_WHAT IS REQUIRED_
From the records below, copy every line that contains the word "ntid".

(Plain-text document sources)
——————————

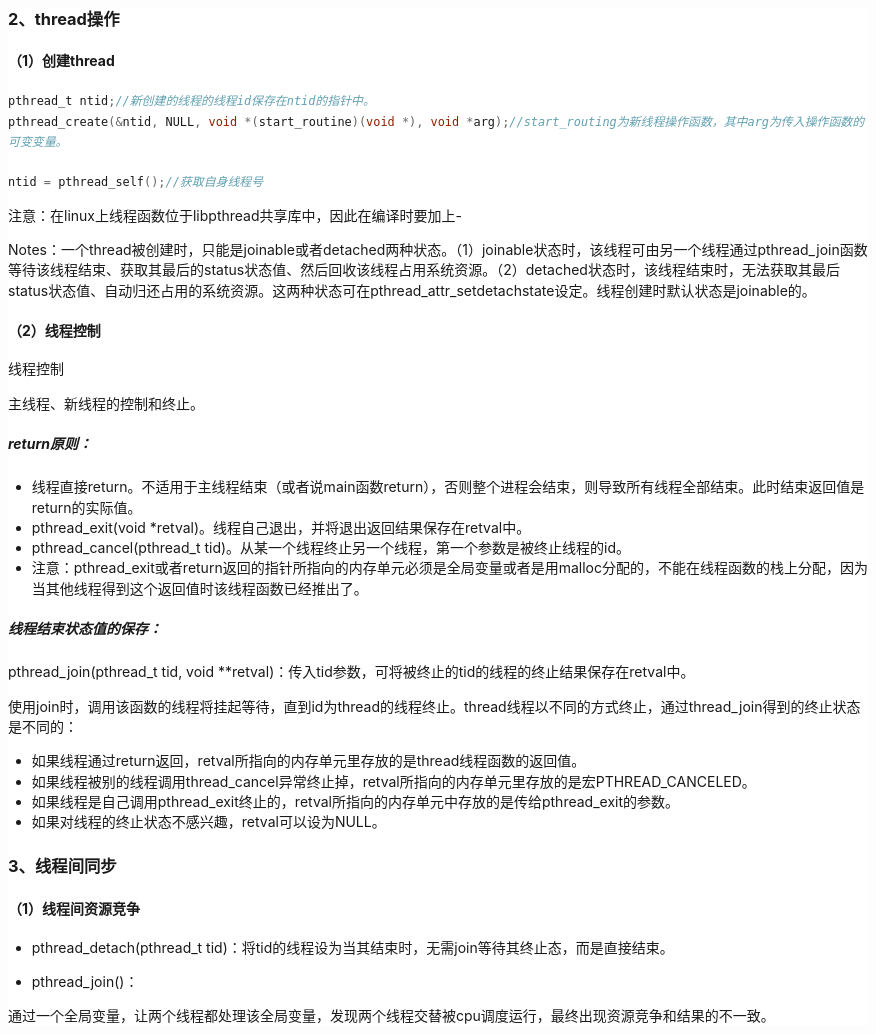 

### 2、thread操作

#### （1）创建thread



```c
pthread_t ntid;//新创建的线程的线程id保存在ntid的指针中。
pthread_create(&ntid, NULL, void *(start_routine)(void *), void *arg);//start_routing为新线程操作函数，其中arg为传入操作函数的可变变量。

ntid = pthread_self();//获取自身线程号
```

注意：在linux上线程函数位于libpthread共享库中，因此在编译时要加上-

Notes：一个thread被创建时，只能是joinable或者detached两种状态。（1）joinable状态时，该线程可由另一个线程通过pthread_join函数等待该线程结束、获取其最后的status状态值、然后回收该线程占用系统资源。（2）detached状态时，该线程结束时，无法获取其最后status状态值、自动归还占用的系统资源。这两种状态可在pthread_attr_setdetachstate设定。线程创建时默认状态是joinable的。



#### （2）线程控制

线程控制

主线程、新线程的控制和终止。

##### return原则：

- 线程直接return。不适用于主线程结束（或者说main函数return），否则整个进程会结束，则导致所有线程全部结束。此时结束返回值是return的实际值。
- pthread_exit(void *retval)。线程自己退出，并将退出返回结果保存在retval中。
- pthread_cancel(pthread_t tid)。从某一个线程终止另一个线程，第一个参数是被终止线程的id。
- 注意：pthread_exit或者return返回的指针所指向的内存单元必须是全局变量或者是用malloc分配的，不能在线程函数的栈上分配，因为当其他线程得到这个返回值时该线程函数已经推出了。

##### 线程结束状态值的保存：

pthread_join(pthread_t tid, void **retval)：传入tid参数，可将被终止的tid的线程的终止结果保存在retval中。

使用join时，调用该函数的线程将挂起等待，直到id为thread的线程终止。thread线程以不同的方式终止，通过thread_join得到的终止状态是不同的：

- 如果线程通过return返回，retval所指向的内存单元里存放的是thread线程函数的返回值。
- 如果线程被别的线程调用thread_cancel异常终止掉，retval所指向的内存单元里存放的是宏PTHREAD_CANCELED。
- 如果线程是自己调用pthread_exit终止的，retval所指向的内存单元中存放的是传给pthread_exit的参数。
- 如果对线程的终止状态不感兴趣，retval可以设为NULL。



### 3、线程间同步

#### （1）线程间资源竞争

- pthread_detach(pthread_t tid)：将tid的线程设为当其结束时，无需join等待其终止态，而是直接结束。

- pthread_join()：

通过一个全局变量，让两个线程都处理该全局变量，发现两个线程交替被cpu调度运行，最终出现资源竞争和结果的不一致。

——————————

_ANSWER TO THIS PROBLEM_
pthread_t ntid;//新创建的线程的线程id保存在ntid的指针中。
pthread_create(&ntid, NULL, void *(start_routine)(void *), void *arg);//start_routing为新线程操作函数，其中arg为传入操作函数的可变变量。
ntid = pthread_self();//获取自身线程号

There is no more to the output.